My name is Wendy and I am a second year M.A. student at LSTC. Additionally, I am on my second, or third, career. Which is about all you need to know about me to realize I can never take the most direct path to anything. It's kind of like Big Bird in The Muppet Movie. The muppets see Big Bird walking down the side of the road and they ask him what he is doing. He explains that he is heading off to make it big in show business. Kermit says that they are going towards the same goal and asks Big Bird to join them on their quest for Hollywood. Big Bird says no, he'd prefer to head to New York City to make a name for himself first in Public Television. The muppets leave shaking their fuzzy little heads. But everyone knows that Big Bird was as successful as Kermit. The moral of the story: a lot of different paths lead to the same end.
My goal is to get a PhD in something vaguely theological and to teach in a University. I came to LSTC because it has a reputation for solid academics and is connected to the other seminaries in the Chicago area so that students can take classes at any of the seminaries or at the University of Chicago Divinity School. I decided to go to a seminary first, instead of straight to a Divinity school, because I think it is important for the people who teach and write theology to know people who do the actual work of theology in the parishes. I think it is important that the "Ivory Tower" of academia knows a little bit more about how real people think and feel.
I am a cradle Lutheran-- which is to say I was baptized as a baby in the Lutheran Church. I was always active in my youth group, taught Sunday School, sang in choir. At the end of high school and the beginning of college I worked summers at Carol Joy Holling camp in Nebraska. In college I started the candidacy process. But many around me who were important didn't think that ordination was the right path for me. Some were cautionary because I am a woman and this was the middle 90's. I was daunted and, in the end, I felt like something wasn't quite right. So I went to law school instead. I practiced for a little while and still felt a nagging sense that there was something more in the universe, in life, that I needed to do. I switched careers, went back to school, got a Masters in Literature and began to teach at a University. Then I realized I wanted to teach. But something was still not quite right.
After I turned thirty I began to think about the significance of the age of thirty. These were the years we traditionally ascribe to Jesus' ministry with the disciples. I was going to church, more or less, every week, but I wasn't involved. I had an active internal spiritual life, but I wasn't doing anything about it.

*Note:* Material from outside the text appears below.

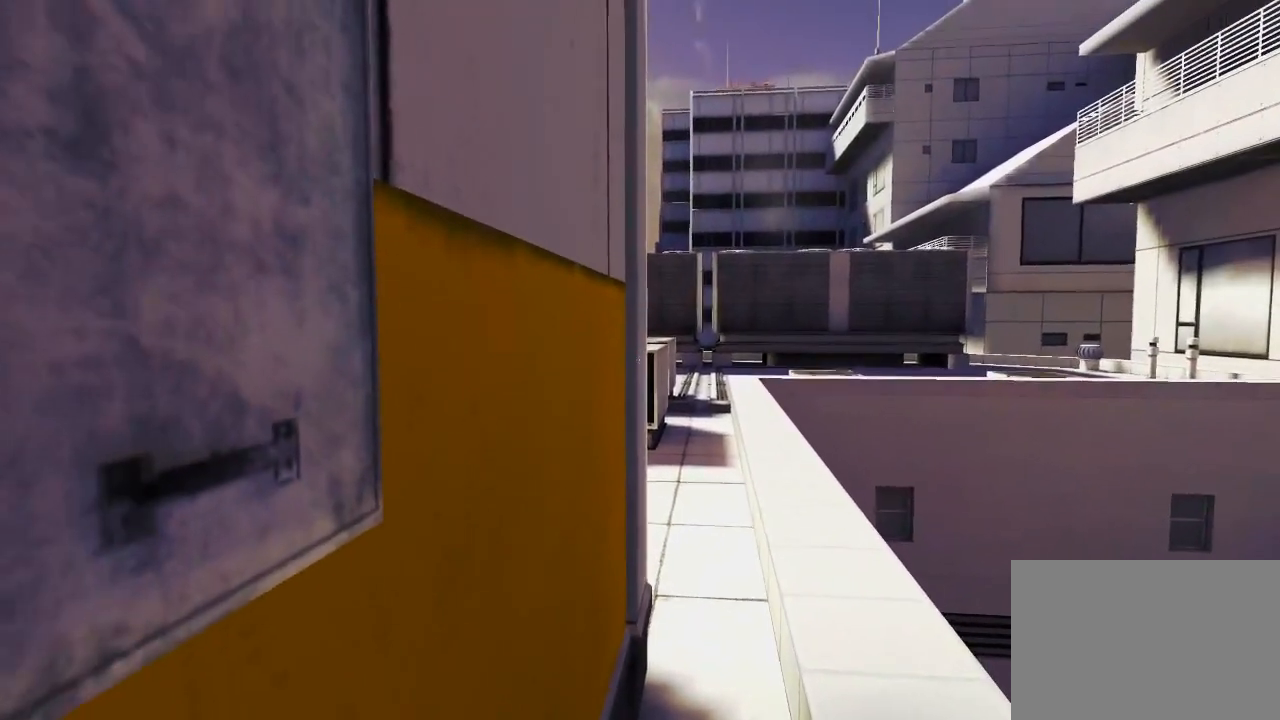
{"keys": ["w"], "mouse": [], "events": [[433, "w", "down"]]}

Except that I was writing Lenten devotionals or poems or whatever sort of mixed-up genre I could think of to express my frustrations with what I viewed as bad theology in the world around me. And I read biographies of Luther. And I argued about God and Jesus and the Spirit and ecumenicism and the place of history and sacred texts in religion. And one day it occurred to me that all the things I was interested in, and all the things I wanted to be, made a lot more sense if I studied theology with the intent to teach. And suddenly there was around me a vast multitude of peace.
That's the gist of my story. It's different from every other story I've heard since I've been on campus. And all the other stories, all the other goals, are all different from each other too. But here I have found a community that is okay with difference. Now in my second year, I can say that although M.A. students have different requirements from the M.Div. students, we have different hopes, there is one body in Christ and many members. I am one of those members. My path to theology is not straight. I don't have the background that some of the students coming out of college with a religion major have. I won't ever wear a clerical collar, but only through being at a school where it is okay to pray at the beginning of class and Chapel is one of the social events of the day can I get a full theological education. There will be time in the years ahead for secular studies of religion, but I do not think I could ever replace the lessons, spiritual and academic, that I am learning here. I like to think of myself as Big Bird walking on the side of the road after the muppets' Studebaker had driven off, a little nervous about making the decision he had, knowing that it will take a while, but somehow at peace.